I was lecturing a goddess, I realized. I stopped.

And waited for the lightning to descend.

It did, but only because she laughed again.

“You are not what I imagined.”

“Oh? What were you imagining?”

“The beast came to destroy all of the known worlds - but it also bore the power to create new ones in their place. Death and life both. When we broke it apart we sealed only the power to destroy...”

She pauses, for a moment, and after a moment more I get it. “Oh. So that ugly wolf is… part of me?” How repulsive.

“It was once. And Arak will do anything to reunite with you. To make the thing in his chest whole so it can rip its way free and end his misery. That is what it promised to him after centuries of pain and despair.”

“What you’re telling me is I kill a god and my own worse half or, mm, not just this world, which has kind of already had its day, but all the worlds die?” Oh boy. It was almost like she kept missing the part where I was hours old. An innocent naif alone in a cruel world. Completely unprepared for this.

“Yes. And I believe you will succeed.”

“I’d love to know why. Are you the Goddess of Longshot Gambles as well, maybe?”

“I chose to believe. I watched the world rot for years, without a single chance to grow anew. I could have allowed it to continue. But in the end, although it gives the Beast a chance to break free, I chose to release you from where you were hidden. Because the world won’t heal without you.”

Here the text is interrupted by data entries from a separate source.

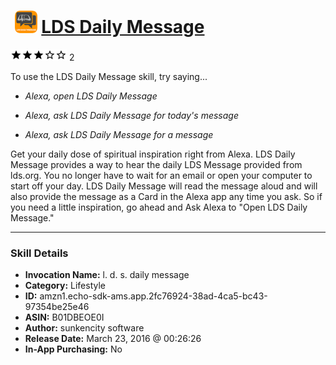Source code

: # &nbsp;<img src="skill_icon" alt="LDS Daily Message icon" width="36"> [LDS Daily Message](http://alexa.amazon.com/#skills/amzn1.echo-sdk-ams.app.2fc76924-38ad-4ca5-bc43-97354be25e46)
![3 stars](../../images/ic_star_black_18dp_1x.png)![3 stars](../../images/ic_star_black_18dp_1x.png)![3 stars](../../images/ic_star_black_18dp_1x.png)![3 stars](../../images/ic_star_border_black_18dp_1x.png)![3 stars](../../images/ic_star_border_black_18dp_1x.png) 2

To use the LDS Daily Message skill, try saying...

* *Alexa, open LDS Daily Message*

* *Alexa, ask LDS Daily Message for today's message*

* *Alexa, ask LDS Daily Message for a message*

Get your daily dose of spiritual inspiration right from Alexa. LDS Daily Message provides a way to hear the daily LDS Message provided from lds.org. You no longer have to wait for an email or open your computer to start off your day.  LDS Daily Message will read the message aloud and will also provide the message as a Card in the Alexa app any time you ask.  So if you need a little inspiration, go ahead and Ask Alexa to "Open LDS Daily Message."

***

### Skill Details

* **Invocation Name:** l. d. s. daily message
* **Category:** Lifestyle
* **ID:** amzn1.echo-sdk-ams.app.2fc76924-38ad-4ca5-bc43-97354be25e46
* **ASIN:** B01DBEOE0I
* **Author:** sunkencity software
* **Release Date:** March 23, 2016 @ 00:26:26
* **In-App Purchasing:** No
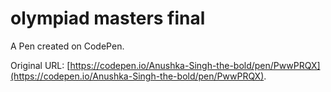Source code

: # olympiad masters final 

A Pen created on CodePen.

Original URL: [https://codepen.io/Anushka-Singh-the-bold/pen/PwwPRQX](https://codepen.io/Anushka-Singh-the-bold/pen/PwwPRQX).

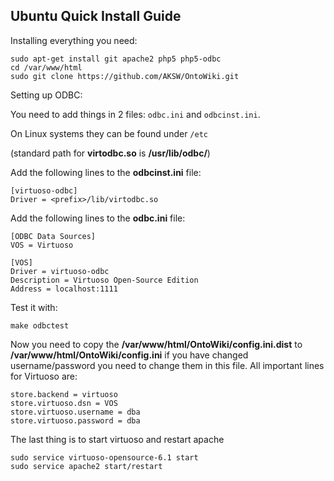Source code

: ## Ubuntu Quick Install Guide

Installing everything you need:

    sudo apt-get install git apache2 php5 php5-odbc
    cd /var/www/html
    sudo git clone https://github.com/AKSW/OntoWiki.git

Setting up ODBC:

You need to add things in 2 files: `odbc.ini` and `odbcinst.ini`.

On Linux systems they can be found under `/etc`

(standard path for **virtodbc.so** is **/usr/lib/odbc/**)

Add the following lines to the **odbcinst.ini** file:

    [virtuoso-odbc]
    Driver = <prefix>/lib/virtodbc.so

Add the following lines to the **odbc.ini** file:

    [ODBC Data Sources]
    VOS = Virtuoso

    [VOS]
    Driver = virtuoso-odbc
    Description = Virtuoso Open-Source Edition
    Address = localhost:1111

Test it with:

    make odbctest

Now you need to copy the **/var/www/html/OntoWiki/config.ini.dist** to **/var/www/html/OntoWiki/config.ini**
if you have changed username/password you need to change them in this file. All important lines for Virtuoso are:

    store.backend = virtuoso
    store.virtuoso.dsn = VOS
    store.virtuoso.username = dba
    store.virtuoso.password = dba

The last thing is to start virtuoso and restart apache

    sudo service virtuoso-opensource-6.1 start
    sudo service apache2 start/restart
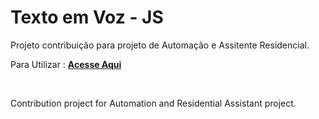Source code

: # Texto em Voz - JS

Projeto contribuição para projeto de Automação e Assitente Residencial.

Para Utilizar : [**Acesse Aqui**](https://EdgarOlv.github.io/TextoVoz/)

<br>

Contribution project for Automation and Residential Assistant project.
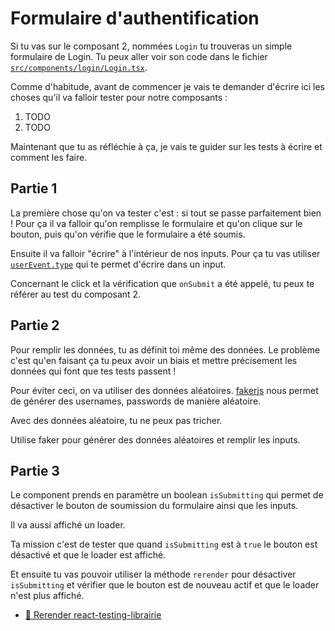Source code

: # Formulaire d'authentification

Si tu vas sur le composant 2, nommées `Login` tu trouveras un simple formulaire de Login.
Tu peux aller voir son code dans le fichier [`src/components/login/Login.tsx`](/src/components/login/Login.tsx).

Comme d'habitude, avant de commencer je vais te demander d'écrire ici les choses qu'il
va falloir tester pour notre composants :

1. TODO
2. TODO

Maintenant que tu as réfléchie à ça, je vais te guider sur les tests à écrire et comment
les faire.

## Partie 1

La première chose qu'on va tester c'est : si tout se passe parfaitement bien !
Pour ça il va falloir qu'on remplisse le formulaire et qu'on clique sur le bouton, puis
qu'on vérifie que le formulaire a été soumis.

Ensuite il va falloir "écrire" à l'intérieur de nos inputs. Pour ça tu vas utiliser
[`userEvent.type`](https://testing-library.com/docs/ecosystem-user-event/#typeelement-text-options)
qui te permet d'écrire dans un input.

Concernant le click et la vérification que `onSubmit` a été appelé, tu peux te référer
au test du composant 2.

## Partie 2

Pour remplir les données, tu as définit toi même des données. Le problème c'est qu'en faisant ça tu peux avoir un biais et mettre précisement les données qui font que tes tests passent !

Pour éviter ceci, on va utiliser des données aléatoires. [fakerjs](https://fakerjs.dev/guide/) nous permet de générer des usernames, passwords de manière aléatoire.

Avec des données aléatoire, tu ne peux pas tricher.

Utilise faker pour générer des données aléatoires et remplir les inputs.

## Partie 3

Le component prends en paramètre un boolean `isSubmitting` qui permet de désactiver le bouton de soumission du formulaire ainsi que les inputs.

Il va aussi affiché un loader.

Ta mission c'est de tester que quand `isSubmitting` est à `true` le bouton est désactivé et que le loader est affiché.

Et ensuite tu vas pouvoir utiliser la méthode `rerender` pour désactiver `isSubmitting` et vérifier que le bouton est de nouveau actif et que le loader n'est plus affiché.

- [📖 Rerender react-testing-librairie](https://testing-library.com/docs/react-testing-library/api/#rerender)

“Mm.” You know, a second ago, I’d been the one giving high-minded lectures on morality and hope, on trying and failing. I did not at all like the taste of my own speechifying.

We stared out at the world for a while. A world I know will end.

“Thank you for the hippo. He’s a very good boy.”

“You’re welcome.”

The dream came apart like a morning fog being dispelled by bright sunlight.